Tuesday, January 07, 2020

Sermon: Wittenberg Academy – Jan 7




7 January 2020

Text: Romans 1:1-17

In the name of + Jesus.  Amen.

St. Paul writes to the Church at Rome, the eternal city, the capital of the empire – the center of the known world.  He is taking the battle for the Christian faith right to the enemy – to the seat of Caesar himself.  And it is the apostle’s earnest desire and intention to come to Rome to minister to the saints there.

St. Paul wishes to “reap some harvest” among the Roman Christians, as well as “the rest of the Gentiles” that he is evangelizing.  He wishes to “preach the gospel” to the Romans, as the Lord has called him to do, and as this letter is preparing them for this preaching.

The Book of Romans is indeed a beautiful presentation of the Gospel in its fullness, beginning with the law and the painful reality that we do not keep it, that we cannot save ourselves, and that apart from Christ, we are doomed.  But of course, along with the Law comes the Gospel, the good news that our Lord has indeed come to rescue us by means of His blood, by grace and through faith. 

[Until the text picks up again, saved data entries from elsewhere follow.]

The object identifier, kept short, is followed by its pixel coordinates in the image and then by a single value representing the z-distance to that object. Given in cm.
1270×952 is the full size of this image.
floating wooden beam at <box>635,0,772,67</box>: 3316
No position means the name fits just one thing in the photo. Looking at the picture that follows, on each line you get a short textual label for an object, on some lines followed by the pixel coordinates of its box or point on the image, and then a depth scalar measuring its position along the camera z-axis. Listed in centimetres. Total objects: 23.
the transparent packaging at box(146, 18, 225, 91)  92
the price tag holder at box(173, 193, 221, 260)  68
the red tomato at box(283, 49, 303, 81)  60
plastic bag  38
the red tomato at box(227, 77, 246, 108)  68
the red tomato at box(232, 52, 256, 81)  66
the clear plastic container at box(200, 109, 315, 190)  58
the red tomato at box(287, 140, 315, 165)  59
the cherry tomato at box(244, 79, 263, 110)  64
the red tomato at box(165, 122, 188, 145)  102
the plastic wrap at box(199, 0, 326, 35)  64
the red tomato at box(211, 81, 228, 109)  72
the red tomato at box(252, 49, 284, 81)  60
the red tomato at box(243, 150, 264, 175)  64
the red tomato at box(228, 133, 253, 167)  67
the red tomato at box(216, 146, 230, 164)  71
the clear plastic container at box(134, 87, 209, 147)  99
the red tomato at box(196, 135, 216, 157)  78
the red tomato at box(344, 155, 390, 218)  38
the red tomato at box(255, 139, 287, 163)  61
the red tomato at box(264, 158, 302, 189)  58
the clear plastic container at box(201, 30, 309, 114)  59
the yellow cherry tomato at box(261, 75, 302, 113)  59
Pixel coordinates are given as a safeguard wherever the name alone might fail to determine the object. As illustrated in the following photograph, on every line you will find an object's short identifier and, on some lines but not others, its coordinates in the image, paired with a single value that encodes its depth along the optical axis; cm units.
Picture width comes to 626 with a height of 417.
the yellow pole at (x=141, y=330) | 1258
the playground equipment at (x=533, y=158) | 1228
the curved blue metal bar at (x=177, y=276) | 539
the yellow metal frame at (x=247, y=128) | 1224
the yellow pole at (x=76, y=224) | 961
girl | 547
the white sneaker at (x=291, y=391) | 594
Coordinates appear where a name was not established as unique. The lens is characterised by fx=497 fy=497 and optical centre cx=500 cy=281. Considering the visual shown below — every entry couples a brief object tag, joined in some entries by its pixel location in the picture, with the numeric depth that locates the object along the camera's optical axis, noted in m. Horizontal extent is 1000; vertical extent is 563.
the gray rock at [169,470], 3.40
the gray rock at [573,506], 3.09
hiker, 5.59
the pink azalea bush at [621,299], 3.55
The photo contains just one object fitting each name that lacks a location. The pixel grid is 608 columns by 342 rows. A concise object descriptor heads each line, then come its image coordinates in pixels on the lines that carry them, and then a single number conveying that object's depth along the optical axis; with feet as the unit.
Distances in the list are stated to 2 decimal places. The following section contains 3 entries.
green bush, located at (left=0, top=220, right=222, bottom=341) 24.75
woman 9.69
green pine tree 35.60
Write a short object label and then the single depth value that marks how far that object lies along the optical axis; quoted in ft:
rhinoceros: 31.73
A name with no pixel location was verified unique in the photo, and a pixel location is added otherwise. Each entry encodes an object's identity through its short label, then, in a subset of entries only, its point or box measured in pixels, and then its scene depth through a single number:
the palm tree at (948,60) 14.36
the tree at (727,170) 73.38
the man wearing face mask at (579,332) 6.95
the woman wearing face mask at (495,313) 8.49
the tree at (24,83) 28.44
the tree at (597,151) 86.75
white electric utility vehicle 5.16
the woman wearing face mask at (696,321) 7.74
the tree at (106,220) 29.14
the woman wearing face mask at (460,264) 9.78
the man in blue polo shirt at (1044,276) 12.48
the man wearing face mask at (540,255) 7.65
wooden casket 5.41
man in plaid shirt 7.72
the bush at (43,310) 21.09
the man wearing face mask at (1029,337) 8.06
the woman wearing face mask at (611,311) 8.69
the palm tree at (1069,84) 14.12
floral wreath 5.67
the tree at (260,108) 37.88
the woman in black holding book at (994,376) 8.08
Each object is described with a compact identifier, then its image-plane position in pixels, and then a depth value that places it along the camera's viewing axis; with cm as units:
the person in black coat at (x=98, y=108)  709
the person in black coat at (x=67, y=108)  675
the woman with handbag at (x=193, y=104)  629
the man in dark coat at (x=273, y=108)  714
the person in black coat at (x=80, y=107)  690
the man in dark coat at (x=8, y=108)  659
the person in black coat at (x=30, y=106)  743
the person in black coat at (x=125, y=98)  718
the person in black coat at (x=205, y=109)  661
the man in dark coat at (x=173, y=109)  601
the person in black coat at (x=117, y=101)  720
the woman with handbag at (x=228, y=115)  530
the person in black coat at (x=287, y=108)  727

The very first theological statement that St. Paul makes in this letter sums up the entire Christian faith, that the Gospel “is the power of God for salvation to everyone who believes, to the Jew first and also to the Greek.”  Salvation’s power, dear friends, lies not in our own righteousness, our own struggle to achieve holiness, or even in the Law.  It has nothing to do with our ethnicity or station in life.  Salvation’s power is in the Gospel, the good news that Christ has come to redeem us poor, miserable sinners.  Paul’s letter to the Romans is not only a systematic theological treatise, it is a joyful epistle that celebrates the Lord’s victory over sin, death, and the devil, and proclaims this Good News unabashedly, even as the apostle has said, “I am not ashamed of the gospel.”

And his next sentence put Dr. Luther into the trajectory of rethinking the Gospel, even as we Lutherans are known as “Evangelicals” in Germany, meaning, we are the confessors of the Gospel!  For Luther contemplated Paul’s assertion that “The righteous shall live by faith.”  And that one powerful verse from the Word of God and the pen of St. Paul changed Luther’s life, and the lives of millions who were liberated by the Gospel.

Let us savor the Word of God, dear friends, for in the Word, we receive the gift of everlasting life, through Christ our Lord.  Amen!

In the name of the Father and of the + Son and of the Holy Spirit.  Amen.